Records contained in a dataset
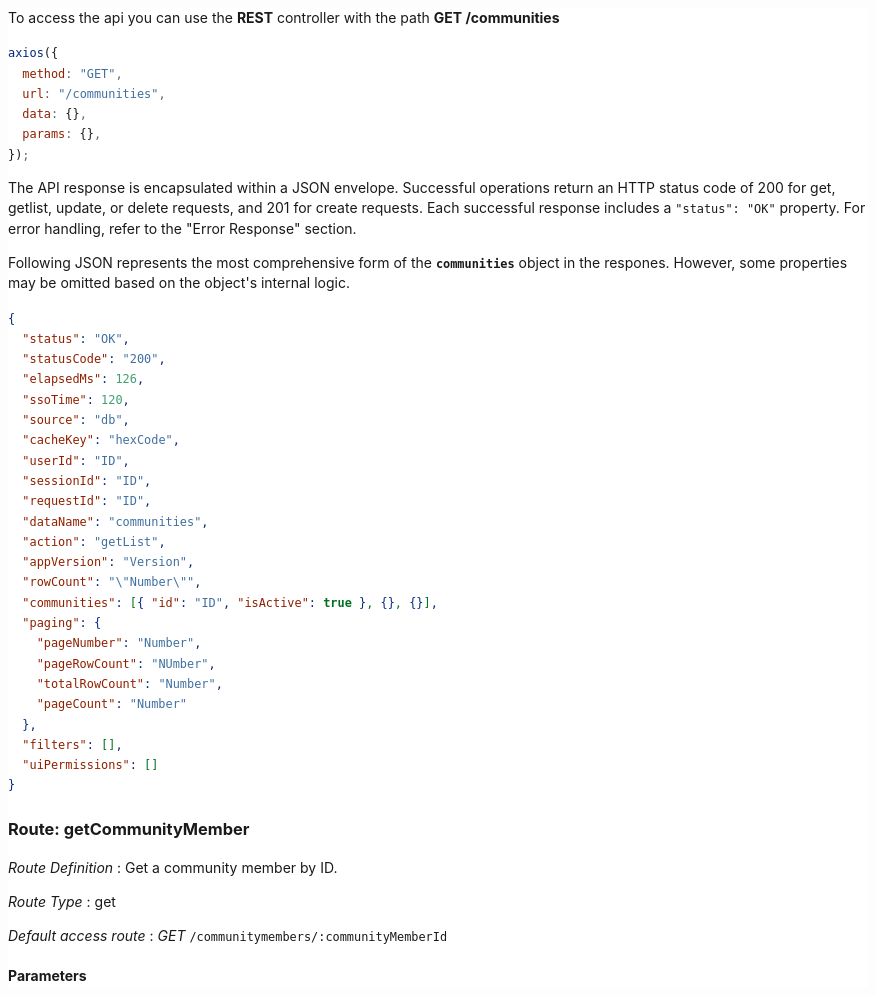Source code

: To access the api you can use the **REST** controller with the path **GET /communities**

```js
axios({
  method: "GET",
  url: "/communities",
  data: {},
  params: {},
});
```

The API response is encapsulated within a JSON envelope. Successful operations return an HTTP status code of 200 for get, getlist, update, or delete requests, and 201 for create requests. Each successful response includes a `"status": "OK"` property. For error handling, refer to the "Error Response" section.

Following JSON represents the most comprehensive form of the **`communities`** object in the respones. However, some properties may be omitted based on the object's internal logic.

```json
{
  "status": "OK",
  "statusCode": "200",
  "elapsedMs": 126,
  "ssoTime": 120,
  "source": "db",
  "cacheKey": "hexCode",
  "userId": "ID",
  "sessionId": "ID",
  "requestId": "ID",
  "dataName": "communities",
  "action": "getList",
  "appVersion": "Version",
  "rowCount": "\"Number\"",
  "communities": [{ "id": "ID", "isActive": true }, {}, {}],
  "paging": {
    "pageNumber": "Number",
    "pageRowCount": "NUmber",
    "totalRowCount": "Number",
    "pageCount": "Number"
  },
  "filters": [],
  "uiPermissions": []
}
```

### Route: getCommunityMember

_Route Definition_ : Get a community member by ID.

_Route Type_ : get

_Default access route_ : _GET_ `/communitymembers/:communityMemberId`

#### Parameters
---
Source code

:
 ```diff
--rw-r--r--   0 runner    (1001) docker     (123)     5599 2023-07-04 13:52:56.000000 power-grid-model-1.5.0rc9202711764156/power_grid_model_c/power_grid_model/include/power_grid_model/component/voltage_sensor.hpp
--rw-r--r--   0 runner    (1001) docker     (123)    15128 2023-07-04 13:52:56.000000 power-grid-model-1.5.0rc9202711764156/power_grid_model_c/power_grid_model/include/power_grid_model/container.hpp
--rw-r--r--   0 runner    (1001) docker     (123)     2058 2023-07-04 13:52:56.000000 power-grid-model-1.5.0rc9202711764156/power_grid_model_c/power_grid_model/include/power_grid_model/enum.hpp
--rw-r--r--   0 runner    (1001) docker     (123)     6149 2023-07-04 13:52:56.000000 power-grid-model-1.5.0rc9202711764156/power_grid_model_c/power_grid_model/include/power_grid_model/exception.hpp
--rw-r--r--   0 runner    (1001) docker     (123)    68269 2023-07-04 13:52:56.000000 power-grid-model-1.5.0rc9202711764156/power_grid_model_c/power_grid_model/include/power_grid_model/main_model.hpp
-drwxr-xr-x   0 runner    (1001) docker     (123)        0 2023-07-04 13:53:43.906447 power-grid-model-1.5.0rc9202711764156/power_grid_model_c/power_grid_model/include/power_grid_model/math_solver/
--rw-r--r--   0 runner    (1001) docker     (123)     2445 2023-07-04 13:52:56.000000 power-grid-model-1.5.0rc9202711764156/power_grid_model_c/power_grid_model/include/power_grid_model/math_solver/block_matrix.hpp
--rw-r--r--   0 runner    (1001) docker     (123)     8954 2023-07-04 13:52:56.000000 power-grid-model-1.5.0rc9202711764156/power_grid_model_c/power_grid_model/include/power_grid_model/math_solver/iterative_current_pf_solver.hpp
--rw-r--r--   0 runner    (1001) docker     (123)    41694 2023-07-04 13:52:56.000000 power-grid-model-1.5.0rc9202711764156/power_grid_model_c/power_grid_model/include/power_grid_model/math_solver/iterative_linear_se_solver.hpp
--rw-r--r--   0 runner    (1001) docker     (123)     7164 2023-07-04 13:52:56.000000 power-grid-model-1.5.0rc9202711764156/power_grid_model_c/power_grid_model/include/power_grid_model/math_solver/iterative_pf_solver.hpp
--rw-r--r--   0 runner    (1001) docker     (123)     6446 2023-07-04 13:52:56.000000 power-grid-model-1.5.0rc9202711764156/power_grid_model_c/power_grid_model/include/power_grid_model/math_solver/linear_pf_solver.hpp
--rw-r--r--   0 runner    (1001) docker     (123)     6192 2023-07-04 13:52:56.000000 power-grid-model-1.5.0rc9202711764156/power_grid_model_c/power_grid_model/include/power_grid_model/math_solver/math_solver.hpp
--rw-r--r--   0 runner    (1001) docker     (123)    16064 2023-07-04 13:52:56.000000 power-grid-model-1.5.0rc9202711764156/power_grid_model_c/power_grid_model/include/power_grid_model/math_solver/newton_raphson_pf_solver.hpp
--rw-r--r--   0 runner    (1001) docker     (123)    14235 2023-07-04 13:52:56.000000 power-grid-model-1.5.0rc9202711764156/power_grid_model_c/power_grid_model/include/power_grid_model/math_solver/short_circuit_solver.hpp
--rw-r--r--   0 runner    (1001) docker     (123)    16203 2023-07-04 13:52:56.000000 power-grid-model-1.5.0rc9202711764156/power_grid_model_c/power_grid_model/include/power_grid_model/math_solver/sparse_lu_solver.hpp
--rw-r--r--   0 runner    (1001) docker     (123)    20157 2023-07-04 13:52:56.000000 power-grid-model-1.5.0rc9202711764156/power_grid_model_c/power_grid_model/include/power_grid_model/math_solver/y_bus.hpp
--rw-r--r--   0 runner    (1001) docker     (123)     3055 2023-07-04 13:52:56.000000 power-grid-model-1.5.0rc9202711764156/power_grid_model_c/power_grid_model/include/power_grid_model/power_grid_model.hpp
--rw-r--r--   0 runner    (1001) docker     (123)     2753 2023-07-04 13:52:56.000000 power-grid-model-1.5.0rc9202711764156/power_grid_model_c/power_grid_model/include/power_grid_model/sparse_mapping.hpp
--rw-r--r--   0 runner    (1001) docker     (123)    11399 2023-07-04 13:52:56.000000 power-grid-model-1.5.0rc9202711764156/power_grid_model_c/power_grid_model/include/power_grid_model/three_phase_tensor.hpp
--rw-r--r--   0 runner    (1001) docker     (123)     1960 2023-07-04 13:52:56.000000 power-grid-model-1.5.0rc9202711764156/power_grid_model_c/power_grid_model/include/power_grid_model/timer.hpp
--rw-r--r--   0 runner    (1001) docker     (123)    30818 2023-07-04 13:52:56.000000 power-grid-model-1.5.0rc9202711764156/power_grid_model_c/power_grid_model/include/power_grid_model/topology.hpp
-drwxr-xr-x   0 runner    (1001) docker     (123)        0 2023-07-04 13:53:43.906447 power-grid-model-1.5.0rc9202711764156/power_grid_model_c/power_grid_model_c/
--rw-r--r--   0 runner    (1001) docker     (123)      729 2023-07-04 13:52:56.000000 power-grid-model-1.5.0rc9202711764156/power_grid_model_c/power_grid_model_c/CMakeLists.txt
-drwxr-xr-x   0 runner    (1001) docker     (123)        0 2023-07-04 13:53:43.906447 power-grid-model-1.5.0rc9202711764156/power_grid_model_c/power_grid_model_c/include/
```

■ **INSTRUCTIONS TO FOLLOW**
All lines above from the one with "Following JSON represents" to the one with "#### Parameters", inclusive, should be copied exactly, and no other lines.

■ **EXERCISE ANSWER**
Following JSON represents the most comprehensive form of the **`communities`** object in the respones. However, some properties may be omitted based on the object's internal logic.

```json
{
  "status": "OK",
  "statusCode": "200",
  "elapsedMs": 126,
  "ssoTime": 120,
  "source": "db",
  "cacheKey": "hexCode",
  "userId": "ID",
  "sessionId": "ID",
  "requestId": "ID",
  "dataName": "communities",
  "action": "getList",
  "appVersion": "Version",
  "rowCount": "\"Number\"",
  "communities": [{ "id": "ID", "isActive": true }, {}, {}],
  "paging": {
    "pageNumber": "Number",
    "pageRowCount": "NUmber",
    "totalRowCount": "Number",
    "pageCount": "Number"
  },
  "filters": [],
  "uiPermissions": []
}
```

### Route: getCommunityMember

_Route Definition_ : Get a community member by ID.

_Route Type_ : get

_Default access route_ : _GET_ `/communitymembers/:communityMemberId`

#### Parameters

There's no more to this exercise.